We use a small boot partition to simulate a failure of saving the vmcore,

Scanning logical volumes
  Reading all physical volumes.  This may take a while...
  Found volume group "VolGroup00" using metadata type lvm2
Activating logical volumes
  2 logical volume(s) in volume group "VolGroup00" now active
Saving to the local filesystem LABEL=/boot
e2fsck 1.38 (30-Jun-2005)
/boot: recovering journal
/boot: clean, 36/26104 files, 18134/104388 blocks
cp: Write Error: No space left on device
md: stopping all md devices.
System halted.
Creating root device.
Checking root filesystem.
fsck 1.38 (30-Jun-2005)
... enter INIT ...

Comment 9 Ben Levenson 2008-10-10 15:21:37 UTC
oops. fixing the needinfo flag. sorry for the confusion.
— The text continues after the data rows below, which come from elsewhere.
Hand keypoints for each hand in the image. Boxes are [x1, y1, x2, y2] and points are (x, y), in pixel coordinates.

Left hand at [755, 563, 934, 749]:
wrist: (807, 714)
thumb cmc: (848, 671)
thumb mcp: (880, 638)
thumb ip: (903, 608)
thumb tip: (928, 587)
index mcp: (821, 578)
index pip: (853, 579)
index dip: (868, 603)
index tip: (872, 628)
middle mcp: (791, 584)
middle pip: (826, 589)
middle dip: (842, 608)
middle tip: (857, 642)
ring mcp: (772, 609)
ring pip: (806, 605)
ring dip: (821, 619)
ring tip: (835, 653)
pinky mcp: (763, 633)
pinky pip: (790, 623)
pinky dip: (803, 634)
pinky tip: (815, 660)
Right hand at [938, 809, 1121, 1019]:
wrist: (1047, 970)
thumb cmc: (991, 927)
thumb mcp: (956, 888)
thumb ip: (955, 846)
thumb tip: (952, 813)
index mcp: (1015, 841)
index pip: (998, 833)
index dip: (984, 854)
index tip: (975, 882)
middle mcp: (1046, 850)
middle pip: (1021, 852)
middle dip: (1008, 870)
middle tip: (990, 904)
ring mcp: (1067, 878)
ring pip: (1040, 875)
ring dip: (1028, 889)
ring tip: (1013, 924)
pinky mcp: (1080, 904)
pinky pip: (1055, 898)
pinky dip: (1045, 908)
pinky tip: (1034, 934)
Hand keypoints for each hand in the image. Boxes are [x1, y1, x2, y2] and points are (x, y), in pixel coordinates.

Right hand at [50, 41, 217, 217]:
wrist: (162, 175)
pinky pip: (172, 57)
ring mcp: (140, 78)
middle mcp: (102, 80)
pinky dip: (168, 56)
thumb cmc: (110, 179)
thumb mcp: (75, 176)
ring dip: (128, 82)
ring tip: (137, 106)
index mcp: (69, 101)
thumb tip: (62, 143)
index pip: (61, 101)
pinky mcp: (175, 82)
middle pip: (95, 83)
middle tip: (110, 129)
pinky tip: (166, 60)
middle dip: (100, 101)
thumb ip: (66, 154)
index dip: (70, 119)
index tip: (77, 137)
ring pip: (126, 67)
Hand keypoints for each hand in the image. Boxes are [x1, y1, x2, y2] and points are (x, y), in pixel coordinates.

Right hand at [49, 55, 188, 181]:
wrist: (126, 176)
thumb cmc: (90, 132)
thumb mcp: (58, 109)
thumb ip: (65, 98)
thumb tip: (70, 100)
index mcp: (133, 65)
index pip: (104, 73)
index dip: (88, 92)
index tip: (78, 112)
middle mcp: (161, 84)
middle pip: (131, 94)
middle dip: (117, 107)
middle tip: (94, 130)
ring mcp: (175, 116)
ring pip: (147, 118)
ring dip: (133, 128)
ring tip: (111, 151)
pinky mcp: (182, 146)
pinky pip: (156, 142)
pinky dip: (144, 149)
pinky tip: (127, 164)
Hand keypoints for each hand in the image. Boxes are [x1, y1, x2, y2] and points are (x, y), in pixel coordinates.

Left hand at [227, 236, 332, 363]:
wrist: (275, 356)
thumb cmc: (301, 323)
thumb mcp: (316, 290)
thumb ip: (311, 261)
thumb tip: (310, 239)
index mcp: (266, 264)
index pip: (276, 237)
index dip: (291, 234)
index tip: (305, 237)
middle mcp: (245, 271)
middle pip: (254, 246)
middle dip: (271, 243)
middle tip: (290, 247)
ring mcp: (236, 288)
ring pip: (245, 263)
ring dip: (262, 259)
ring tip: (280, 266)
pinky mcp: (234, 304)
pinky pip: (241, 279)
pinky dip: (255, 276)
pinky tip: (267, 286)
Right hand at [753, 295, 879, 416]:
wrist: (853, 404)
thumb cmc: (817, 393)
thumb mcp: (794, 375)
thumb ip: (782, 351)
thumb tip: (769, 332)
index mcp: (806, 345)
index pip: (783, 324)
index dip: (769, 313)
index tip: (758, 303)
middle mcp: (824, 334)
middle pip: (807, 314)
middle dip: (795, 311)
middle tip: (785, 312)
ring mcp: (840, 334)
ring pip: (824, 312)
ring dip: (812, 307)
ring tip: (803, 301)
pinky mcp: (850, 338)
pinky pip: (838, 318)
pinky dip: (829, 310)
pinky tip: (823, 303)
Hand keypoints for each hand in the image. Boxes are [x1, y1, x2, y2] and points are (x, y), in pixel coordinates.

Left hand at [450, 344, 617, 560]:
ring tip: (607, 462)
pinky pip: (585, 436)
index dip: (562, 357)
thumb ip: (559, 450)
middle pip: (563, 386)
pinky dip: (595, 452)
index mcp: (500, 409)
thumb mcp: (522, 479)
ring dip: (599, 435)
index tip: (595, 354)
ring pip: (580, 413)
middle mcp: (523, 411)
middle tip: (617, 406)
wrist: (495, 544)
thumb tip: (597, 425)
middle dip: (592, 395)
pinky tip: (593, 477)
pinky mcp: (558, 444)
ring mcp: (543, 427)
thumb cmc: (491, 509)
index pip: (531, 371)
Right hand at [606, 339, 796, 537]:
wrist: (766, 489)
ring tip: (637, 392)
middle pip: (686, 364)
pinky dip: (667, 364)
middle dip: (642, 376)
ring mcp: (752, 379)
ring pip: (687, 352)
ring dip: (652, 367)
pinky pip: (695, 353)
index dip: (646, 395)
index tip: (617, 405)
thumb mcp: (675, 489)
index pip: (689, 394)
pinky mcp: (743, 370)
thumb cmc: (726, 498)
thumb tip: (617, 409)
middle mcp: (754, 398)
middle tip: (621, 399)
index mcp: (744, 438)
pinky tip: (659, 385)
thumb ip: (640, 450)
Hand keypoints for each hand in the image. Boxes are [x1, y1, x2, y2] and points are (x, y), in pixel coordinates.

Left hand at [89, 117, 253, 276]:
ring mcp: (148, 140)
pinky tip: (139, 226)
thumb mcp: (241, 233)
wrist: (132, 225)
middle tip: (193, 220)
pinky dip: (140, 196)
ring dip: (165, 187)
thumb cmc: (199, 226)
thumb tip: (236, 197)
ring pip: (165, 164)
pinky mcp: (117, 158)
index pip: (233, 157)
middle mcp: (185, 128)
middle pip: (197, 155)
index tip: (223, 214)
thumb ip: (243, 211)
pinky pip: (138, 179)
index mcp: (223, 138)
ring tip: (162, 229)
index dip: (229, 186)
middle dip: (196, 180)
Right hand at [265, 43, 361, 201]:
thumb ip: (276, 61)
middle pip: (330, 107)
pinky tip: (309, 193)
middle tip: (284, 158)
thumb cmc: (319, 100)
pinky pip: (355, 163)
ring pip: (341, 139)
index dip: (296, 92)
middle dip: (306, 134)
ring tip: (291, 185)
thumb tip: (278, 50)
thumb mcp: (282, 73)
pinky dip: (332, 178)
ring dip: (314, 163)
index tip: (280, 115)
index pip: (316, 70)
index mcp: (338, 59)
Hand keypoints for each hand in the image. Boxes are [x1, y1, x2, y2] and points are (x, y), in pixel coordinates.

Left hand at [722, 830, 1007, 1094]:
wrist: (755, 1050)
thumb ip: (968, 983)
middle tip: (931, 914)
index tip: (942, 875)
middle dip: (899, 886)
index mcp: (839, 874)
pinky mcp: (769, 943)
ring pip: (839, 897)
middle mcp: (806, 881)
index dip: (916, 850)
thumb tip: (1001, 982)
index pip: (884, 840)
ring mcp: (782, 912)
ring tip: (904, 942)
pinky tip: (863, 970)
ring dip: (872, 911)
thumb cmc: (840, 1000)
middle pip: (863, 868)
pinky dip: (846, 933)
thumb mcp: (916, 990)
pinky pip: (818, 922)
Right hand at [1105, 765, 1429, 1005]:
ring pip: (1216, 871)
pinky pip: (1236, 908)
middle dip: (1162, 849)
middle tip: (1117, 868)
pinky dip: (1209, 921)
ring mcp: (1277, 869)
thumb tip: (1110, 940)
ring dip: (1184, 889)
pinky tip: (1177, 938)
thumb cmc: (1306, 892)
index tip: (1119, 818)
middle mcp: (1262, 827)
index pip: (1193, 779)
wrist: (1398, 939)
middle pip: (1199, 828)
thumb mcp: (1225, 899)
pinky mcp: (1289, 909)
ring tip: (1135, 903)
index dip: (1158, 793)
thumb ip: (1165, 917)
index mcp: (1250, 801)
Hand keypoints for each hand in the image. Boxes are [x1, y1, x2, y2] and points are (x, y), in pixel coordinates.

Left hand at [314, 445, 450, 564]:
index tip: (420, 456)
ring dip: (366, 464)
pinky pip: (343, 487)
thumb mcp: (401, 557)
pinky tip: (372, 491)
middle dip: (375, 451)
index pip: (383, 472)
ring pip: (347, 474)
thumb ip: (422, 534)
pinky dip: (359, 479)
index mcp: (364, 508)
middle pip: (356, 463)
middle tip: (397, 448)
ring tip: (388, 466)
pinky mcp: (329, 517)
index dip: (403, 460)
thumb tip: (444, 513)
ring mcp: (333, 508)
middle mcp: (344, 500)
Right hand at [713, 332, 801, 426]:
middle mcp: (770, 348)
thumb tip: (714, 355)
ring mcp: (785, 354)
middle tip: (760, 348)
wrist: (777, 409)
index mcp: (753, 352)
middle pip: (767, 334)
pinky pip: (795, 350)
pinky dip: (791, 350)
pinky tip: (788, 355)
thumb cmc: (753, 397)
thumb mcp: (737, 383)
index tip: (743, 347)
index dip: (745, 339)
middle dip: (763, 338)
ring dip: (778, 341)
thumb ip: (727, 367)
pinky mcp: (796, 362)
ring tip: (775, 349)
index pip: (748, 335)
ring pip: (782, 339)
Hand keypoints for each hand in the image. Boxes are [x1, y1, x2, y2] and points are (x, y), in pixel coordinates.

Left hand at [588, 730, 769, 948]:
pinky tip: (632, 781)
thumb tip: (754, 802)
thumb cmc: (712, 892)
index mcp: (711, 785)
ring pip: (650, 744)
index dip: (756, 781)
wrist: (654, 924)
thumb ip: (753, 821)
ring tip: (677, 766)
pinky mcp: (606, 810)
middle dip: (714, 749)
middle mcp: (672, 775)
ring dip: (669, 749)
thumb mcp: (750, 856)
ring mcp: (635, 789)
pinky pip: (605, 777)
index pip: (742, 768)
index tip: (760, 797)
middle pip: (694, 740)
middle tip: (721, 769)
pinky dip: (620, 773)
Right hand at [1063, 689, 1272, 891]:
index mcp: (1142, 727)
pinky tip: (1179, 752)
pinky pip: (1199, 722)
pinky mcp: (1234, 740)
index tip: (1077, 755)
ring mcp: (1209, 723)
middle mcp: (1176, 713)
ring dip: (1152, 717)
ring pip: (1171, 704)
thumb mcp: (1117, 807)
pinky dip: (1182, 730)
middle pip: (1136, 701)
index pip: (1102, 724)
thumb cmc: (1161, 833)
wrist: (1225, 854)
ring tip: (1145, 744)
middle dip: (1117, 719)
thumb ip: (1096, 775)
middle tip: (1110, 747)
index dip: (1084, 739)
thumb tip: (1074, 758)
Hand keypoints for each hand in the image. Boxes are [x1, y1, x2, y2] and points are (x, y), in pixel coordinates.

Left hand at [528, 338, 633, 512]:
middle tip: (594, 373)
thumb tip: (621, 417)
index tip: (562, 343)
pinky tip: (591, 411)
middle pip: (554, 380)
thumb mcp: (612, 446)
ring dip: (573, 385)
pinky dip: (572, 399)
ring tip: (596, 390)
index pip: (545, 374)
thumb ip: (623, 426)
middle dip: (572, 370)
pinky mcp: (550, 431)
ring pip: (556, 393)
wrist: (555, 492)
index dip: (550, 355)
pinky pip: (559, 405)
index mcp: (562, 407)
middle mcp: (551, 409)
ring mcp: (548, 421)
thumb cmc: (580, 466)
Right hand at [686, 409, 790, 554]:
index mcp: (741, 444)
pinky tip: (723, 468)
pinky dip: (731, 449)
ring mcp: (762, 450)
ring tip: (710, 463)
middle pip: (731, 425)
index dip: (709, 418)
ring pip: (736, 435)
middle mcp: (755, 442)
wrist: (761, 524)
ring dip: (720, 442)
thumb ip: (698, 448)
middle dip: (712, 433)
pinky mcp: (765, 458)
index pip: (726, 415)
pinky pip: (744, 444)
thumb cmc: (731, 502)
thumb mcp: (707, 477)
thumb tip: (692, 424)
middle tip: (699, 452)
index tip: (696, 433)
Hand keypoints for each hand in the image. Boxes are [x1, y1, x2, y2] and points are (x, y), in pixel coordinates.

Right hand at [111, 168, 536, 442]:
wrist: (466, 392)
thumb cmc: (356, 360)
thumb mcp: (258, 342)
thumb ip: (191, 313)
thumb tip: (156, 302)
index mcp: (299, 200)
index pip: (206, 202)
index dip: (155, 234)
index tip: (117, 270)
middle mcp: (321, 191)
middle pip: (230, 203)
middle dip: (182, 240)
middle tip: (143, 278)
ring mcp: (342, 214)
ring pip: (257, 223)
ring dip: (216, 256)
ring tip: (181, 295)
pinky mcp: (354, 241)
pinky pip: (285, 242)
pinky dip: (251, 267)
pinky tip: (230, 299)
Comment 10 Qian Cai 2008-10-13 05:05:52 UTC
I doubt this is a busybox bug. It is a known issue,

https://bugzilla.redhat.com/show_bug.cgi?id=413921

Ivan said it is not a Kernel bug either, so is it working as expected?
If so, we'll probably need to modify kexec-tools to use the right
command to halt the system. 

If I modified /sbin/mkdumprd to replace "halt -f" to "poweroff -f". It could halt the system.

...
Saving to the local filesystem /dev/sda1
e2fsck 1.38 (30-Jun-2005)
/boot: recovering journal
/boot: clean, 42/26104 files, 27988/104388 blockkjournald starting.  Commit interval 5 seconds
s
EXT3 FS on sda1, internal journal
EXT3-fs: mounted filesystem with ordered data mode.
cp: Write Error: No space left on device
md: stopping all md devices.
Synchronizing SCSI cache for disk sda: 
sd 0:0:0:0: [sda] Stopping disk
Power down.
acpi_power_off called

Comment 11 Neil Horman 2008-10-13 10:42:03 UTC
Ivanas comments simply don't make sense to me.  Halt halts the system.  It does not say its halting the system , followed by a return to the console prompt without actually halting the system.  To do so is broken  I've re-opened ivans bug on the subject and am closing this as a dupe of that.  Quite simply, halt has to do what halt says it will do.

*** This bug has been marked as a duplicate of bug 413921 ***